Afterword: Released to Moscow theatres in January 1991, Adam’s Rib was screened at the Toronto International Film Festival and the New York Film Festival in September. The U.S.S.R. was formally dissolved on December 26, and with it a cinematic era ended. Movies continued to be made, of course. Since 1992, international distributors and film festival programmers have had to contend with the existence of 15 “new” national cinemas.
     Or not. From the beginning, Hollywood has been an expert at the practice of disaster capitalism. The Los Angeles-based industry took advantage of the serious blow to European film producers during and after the two world wars to expand its markets. In the late 1920s, it used a disruptive technology — sound — to restrict foreign filmmakers' access to the American market. Nor can we forget that, in what can only be described as cultural imperialism, the moguls have always considered Canada (nominally a sovereign state) as part of their “domestic” market. When Canadian artists became interested in the creation of their own cinema in the 1960s, Hollywood made use of its political and economic influence to insure that the result would be a conveniently-located branch plant industry.
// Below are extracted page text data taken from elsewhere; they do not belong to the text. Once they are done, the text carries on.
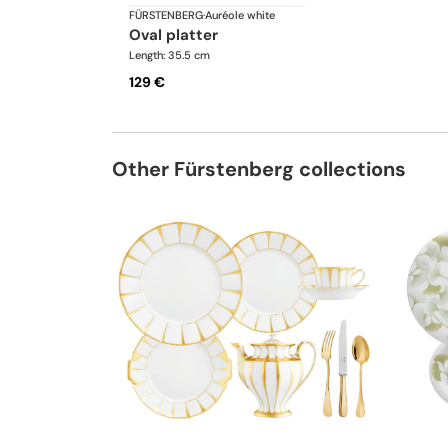
FÜRSTENBERG
·
Auréole white
oval platter
Length: 35.5 cm
129 €
Other Fürstenberg collections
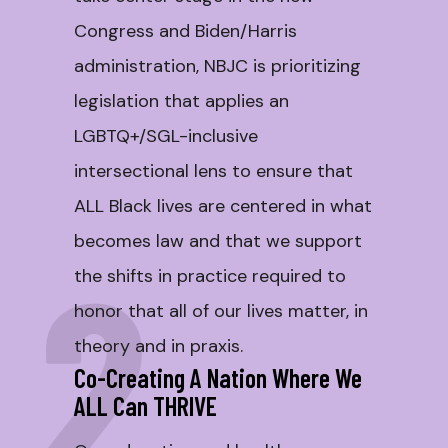
Congress and Biden/Harris
administration, NBJC is prioritizing
legislation that applies an
LGBTQ+/SGL-inclusive
intersectional lens to ensure that
ALL Black lives are centered in what
becomes law and that we support
2
the shifts in practice required to
honor that all of our lives matter, in
theory and in praxis.
Co-Creating A Nation Where We
ALL Can THRIVE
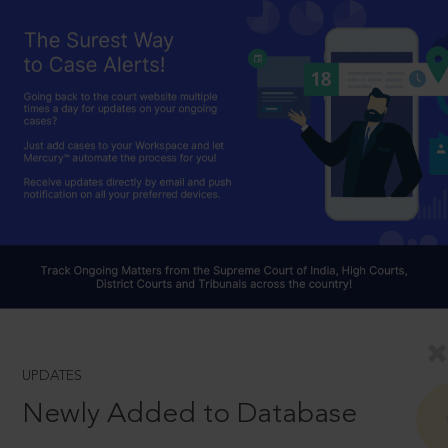
UPDATES
Newly Added to Database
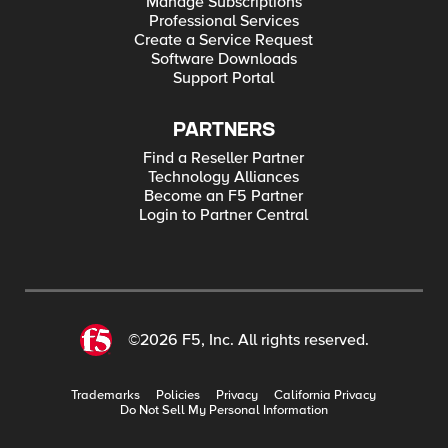
Manage Subscriptions
Professional Services
Create a Service Request
Software Downloads
Support Portal
PARTNERS
Find a Reseller Partner
Technology Alliances
Become an F5 Partner
Login to Partner Central
©2026 F5, Inc. All rights reserved.
Trademarks
Policies
Privacy
California Privacy
Do Not Sell My Personal Information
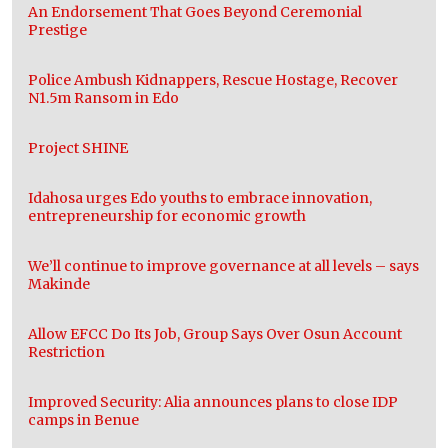
An Endorsement That Goes Beyond Ceremonial
Prestige
Police Ambush Kidnappers, Rescue Hostage, Recover
N1.5m Ransom in Edo
Project SHINE
Idahosa urges Edo youths to embrace innovation,
entrepreneurship for economic growth
We’ll continue to improve governance at all levels – says
Makinde
Allow EFCC Do Its Job, Group Says Over Osun Account
Restriction
Improved Security: Alia announces plans to close IDP
camps in Benue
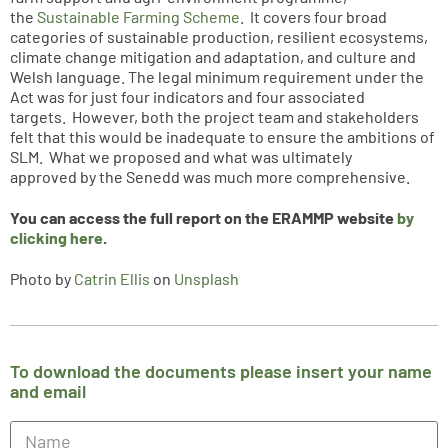
the
Sustainable Farming Scheme
. It covers four broad
categories of sustainable production, resilient ecosystems,
climate change mitigation and adaptation, and culture and
Welsh language. The legal minimum requirement under the
Act was for just four indicators and four associated
targets. However, both the project team and stakeholders
felt that this would be inadequate to ensure the ambitions of
SLM. What we proposed and what was ultimately
approved by the Senedd was much more comprehensive.
You can access the full report on the ERAMMP website
by
clicking here
.
Photo by
Catrin Ellis
on
Unsplash
To download the documents please insert your name
and email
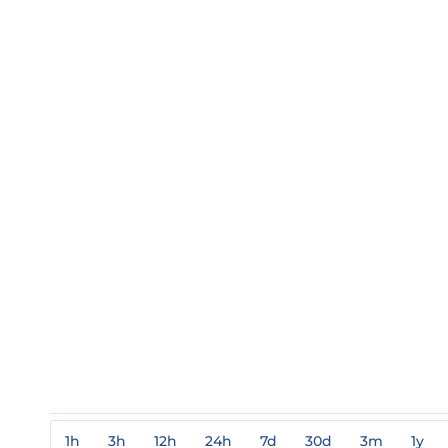
1h
3h
12h
24h
7d
30d
3m
1y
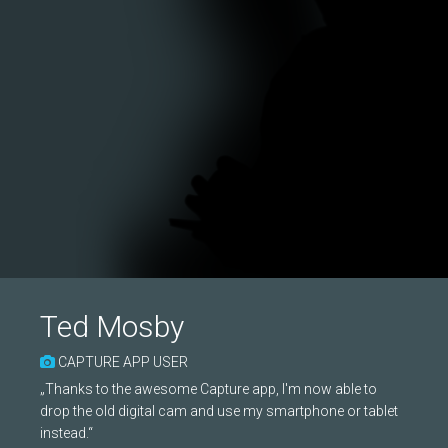
Ted Mosby
CAPTURE APP USER
„Thanks to the awesome Capture app, I'm now able to
drop the old digital cam and use my smartphone or tablet
instead.“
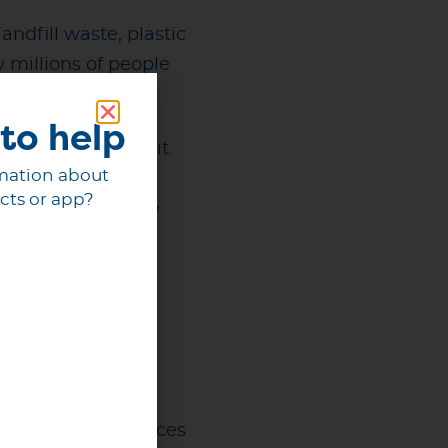
ndfill waste, plastic
 millions of people
to help
t step away from it.
mation about
cts or app?
mportant priorities,
l events of the
an extraordinary
like for future
ng event experiences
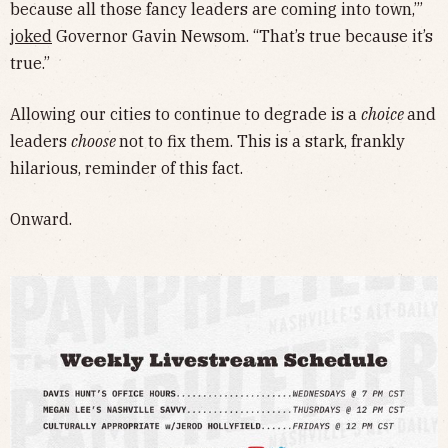
because all those fancy leaders are coming into town,’”
joked
Governor Gavin Newsom. “That’s true because it’s
true.”
Allowing our cities to continue to degrade is a
choice
and
leaders
choose
not to fix them. This is a stark, frankly
hilarious, reminder of this fact.
Onward.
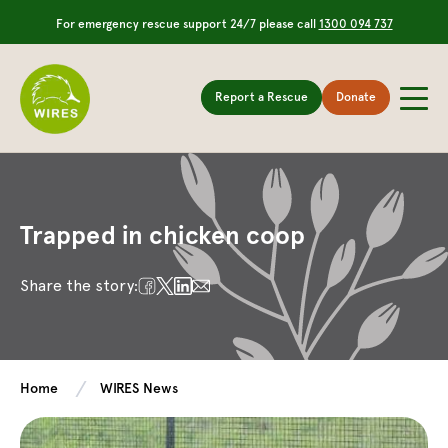
For emergency rescue support 24/7 please call
1300 094 737
Report a Rescue
Donate
Trapped in chicken coop
Share the story:
Home
WIRES News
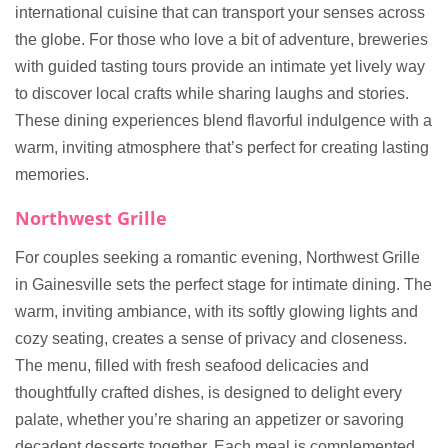
international cuisine that can transport your senses across
the globe. For those who love a bit of adventure, breweries
with guided tasting tours provide an intimate yet lively way
to discover local crafts while sharing laughs and stories.
These dining experiences blend flavorful indulgence with a
warm, inviting atmosphere that’s perfect for creating lasting
memories.
Northwest Grille
For couples seeking a romantic evening, Northwest Grille
in Gainesville sets the perfect stage for intimate dining. The
warm, inviting ambiance, with its softly glowing lights and
cozy seating, creates a sense of privacy and closeness.
The menu, filled with fresh seafood delicacies and
thoughtfully crafted dishes, is designed to delight every
palate, whether you’re sharing an appetizer or savoring
decadent desserts together. Each meal is complemented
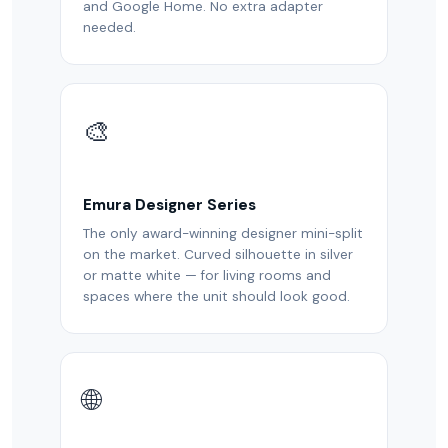
and Google Home. No extra adapter
needed.
🎨
Emura Designer Series
The only award-winning designer mini-split
on the market. Curved silhouette in silver
or matte white — for living rooms and
spaces where the unit should look good.
🌐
    Soviet Cinema was important. Over the years, I’ve managed to see a lot of good examples, including the Eisenstein classics Battleship Potemkin, Alexander Nevsky and Ivan the Terrible, as well as the pioneering 1924 sci-fi feature Aelita: Queen of Mars. As a teenager, I was fortunate enough to see such eye-opening dramas as The Cranes Are Flying, The Ballad of a Soldier and the epic And Quiet Flows the Don. Later, during my years as a professional film critic, fewer pictures were on offer. I published just 15 reviews of Russian-language movies because that was what was available in the market my newspaper covered. And, yes, it was limiting. Assessing a picture such as Vyacheslav Krishtofovich’s Adam’s Rib, I had no idea if the director’s apparent feminism was typical of his other work (which I’d not seen) or part of a trend in Russian movies (that I’d not seen). The best I could do was compare him to such kitchen-sink British directors as Mike Leigh and Ken Loach. Call it “best guess journalism.”

Soviet Cinema: Features in today’s Russian-language film package include director Andrei Tarkovsky’s 1966 historical epic  Andrei Rublev, Alexander Zarkhi’s 1981 biographical romance Twenty Six Days from the Life of Dostoyevsky, Pyotr Todorovsky’s 1983 drama Wartime Romance, and Viatcheslav Krishtofovitch’s 1990 domestic comedy Adam’s Rib.